Important Dates
Description
The 4th edition of the SlavNER Shared Task focuses on the analysis of Named Entities in multilingual Web documents in Slavic languages.
Due to rich inflection, free word order, derivation, and other phenomena present in the the Slavic languages, work on Named Entities poses a challenging task. Fostering research & development on the problems of Named Entities — detecting mentions of names, lemmatization (normalization), classification, and cross-lingual matching — is crucial for cross-lingual information access and wider use of NLP in Slavic languages.
The 4rd edition of the shared task covers three languages:
- Czech,
- Polish,
- Russian.
and five types of named entities:
- persons,
- locations,
- organizations,
- events,
- products.
The Shared Task focuses on cross-lingual, document-level extraction of named entities — the systems should recognize, classify, and extract all named entity mentions in a document; detecting the position of each named entity mention is not required. Named-entity mentions should be lemmatized, and mentions referring to the same real-world object should be linked across documents and languages. The input text collection consists of sets of documents retrieved from the Web, each set being about a certain entity or event. The corpus was obtained by crawling the Web and parsing the HTML of documents.
IMPORTANT: it is NOT mandatory to participate in the full task, e.g., monolingual responses, without lemmatization of the extracted named entities, can be evaluated also.
See the details about the 1st edition (2017) , 2nd edition (2019) and the 3rd edition (2021) of this shared task.
Participation
Teams that intend to participate should register by sending an email to: bsnlp@cs.helsinki.fi, which includes the following information:
- name of team,
- names of team members,
- contact person,
- contact email.
Detailed task description and system response guidelines
PDF: Detailed definition of the Shared Task, including system response guidelines and relevant input/output formats.
Data
Training data
The training data for this edition consist of training and test data from: the 2021 edition — the entire collection of links to the train/test data.
Please see the previous editions as well:
2017, and
2019.
Please refer to task description papers from the previous editions,
2017
and 2019, for more details.
Participants are encouraged to exploit various external named-entity resources for the languages of the Shared Task, which can be found at the SIGSLAV Web Page.
Test Data
The test data set will consist of a set of documents related to a specific topic (about an entity or event), which is different from the topics in the existing training data sets from 2017, 2019 and 2021.
Tools
Consistency Check
A Java program that checks the consistency of the annotation files (including format, valid entity types, id assignment, etc.) can be found HERE.
Evaluation Metrics
A Java program that was used for evaluation can be found HERE. Please read the file readme.txt inside the archive for more details. Do not hesitate to contact us in case you encounter any problems.

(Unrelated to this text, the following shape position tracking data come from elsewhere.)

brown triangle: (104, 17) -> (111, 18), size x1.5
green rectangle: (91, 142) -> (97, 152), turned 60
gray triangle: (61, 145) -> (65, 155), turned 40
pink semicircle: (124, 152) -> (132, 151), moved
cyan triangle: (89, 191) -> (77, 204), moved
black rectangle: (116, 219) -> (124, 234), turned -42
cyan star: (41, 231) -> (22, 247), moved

Evaluation is carried out on the system response returned by the participants for the test corpora.
Named entity recognition (exact, case-insensitive matching) and lemmatization tasks are evaluated in terms of precision, recall, and F1 scores. In particular, as regards named entity recognition, two types of evaluations are carried out:
Relaxed evaluation: an entity mentioned in a given document is considered to be extracted correctly if the system response includes at least one annotation of a named mention of this entity (regardless of whether the extracted mention is base form);
Strict evaluation: the system response should include exactly one annotation for each unique form of a named mention of an entity that is referred to in a given document, i.e., capturing and listing all variants of an entity is required.
The document-level and cross-language entity matching task are evaluated using the Link-Based Entity-Aware metric (LEA) introduced in (Moosavi and Strube, 2016).
Please note that the evaluation is case-insensitive. That is, all named mentions in system response and test corpora are lower-cased.
Publication and Workshop
Participants in the shared task are invited to submit a paper to the SlavNLP 2023 workshop. Submitting a paper is not mandatory for participating in the Shared Task. Papers must follow the workshop submission instructions and will undergo regular peer review. Their acceptance will not depend on the results obtained in the shared task, but on the quality of the paper: clarity of presentation, etc. Authors of accepted papers will be informed about the evaluation results of their systems prior to the submission deadline. Accepted papers will appear in the ACL anthology. Accepted papers will be present at a session of the Slavic NLP 2023 Workshop specially dedicated to the Shared Task.
The deadline for the shared task paper is the same as for the workshop papers, see the Important dates page.